Jackie is the ACT Children’s Ambassador, 2011 Federal Literacy Ambassador, patron of Books for Kids, YESS, the Moruya Harvest Festival, and joint patron of Monkey Baa Theatre for Young People with Susanne Gervais and Morris Gleitzman. She is also a director of The Wombat Foundation that raises funds for research into the preservation of the endangered northern hairy nosed wombat.

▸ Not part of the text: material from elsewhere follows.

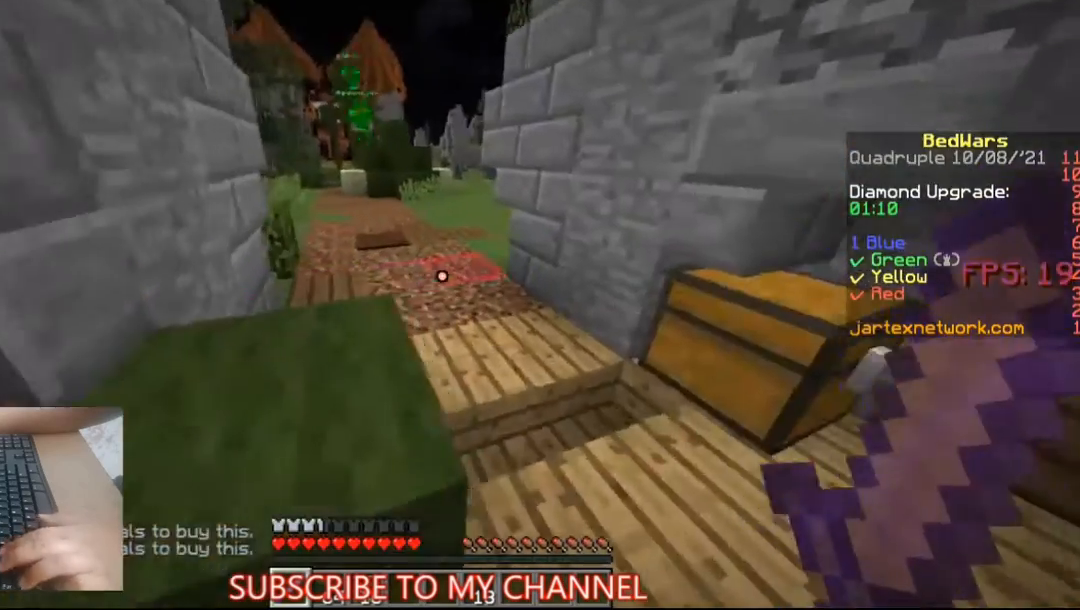
{"keys": ["w"], "mouse": [], "events": []}
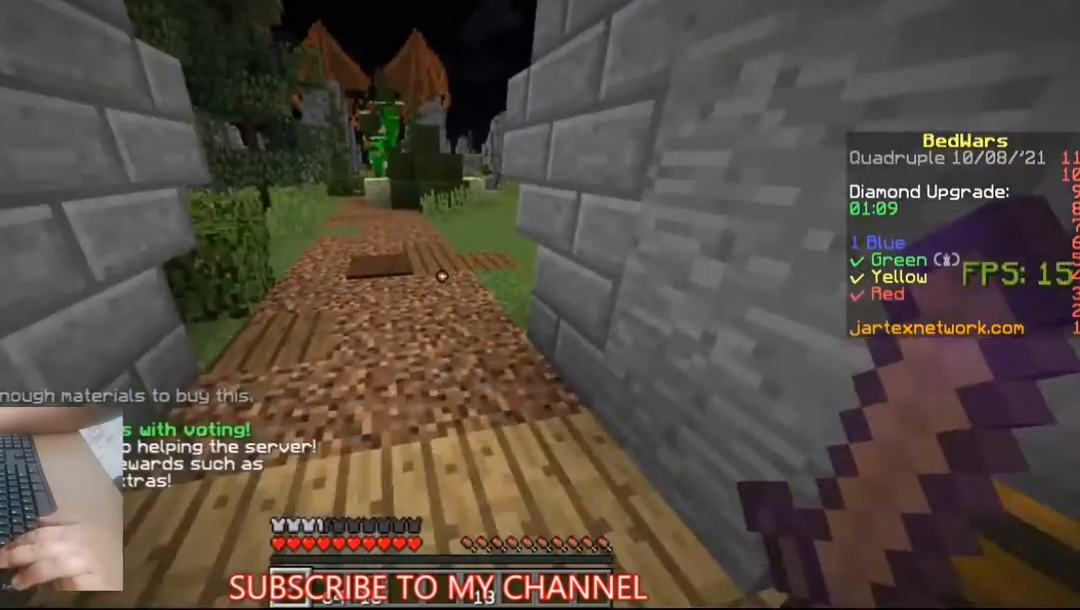
{"keys": ["space", "w"], "mouse": [], "events": [[233, "space", "down"]]}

Jackie is a passionate advocate of help for children with learning difficulties (Jackie is dyslexic) as well as the conservation of wildlife and our planet. For nearly 40 years she has studied the species in the bush where she lives, with publications ranging from scientific articles on wombat ecology or endangered species to her ground breaking books on theories and practices for pest and weed ecology and more popular books on subjects like backyard self sufficiency.
Jackie and her husband Bryan run an experimental orchard of over 800 fruit trees, with more than 272 kinds of fruit, as well as preserving as many rare varieties of fruit as possible as government collections of fruit and vegetables are shut down. The orchards and gardens are run as experiments not just in pest and weed control, but to show how farming can coexist with wildlife.
Jackie writes columns for the Canberra Times, Australian Women’s Weekly, Earthgarden Magazine, Australian Wellbeing and Gardening Australia. Her latest books include A Waltz for Matilda, Nanberry: Black Brother White, Christmas Wombat with forthcoming books including A Day to Remember: the story of Anzac day, with Mark Wilson, and Pennies for Hitler, a sequel to the themes in Hitler’s daughter.
Jackie and her husband Bryan live in the Araluen valley, a deep valley on the edge of the Deua wilderness area, in a stone house they built themselves, with a home made waterwheel as well as solar panels to power their house (and computers). Their garden rambles over about 4 hectares, and there is never a time when there aren't basketsful of many kinds of fruit to pick.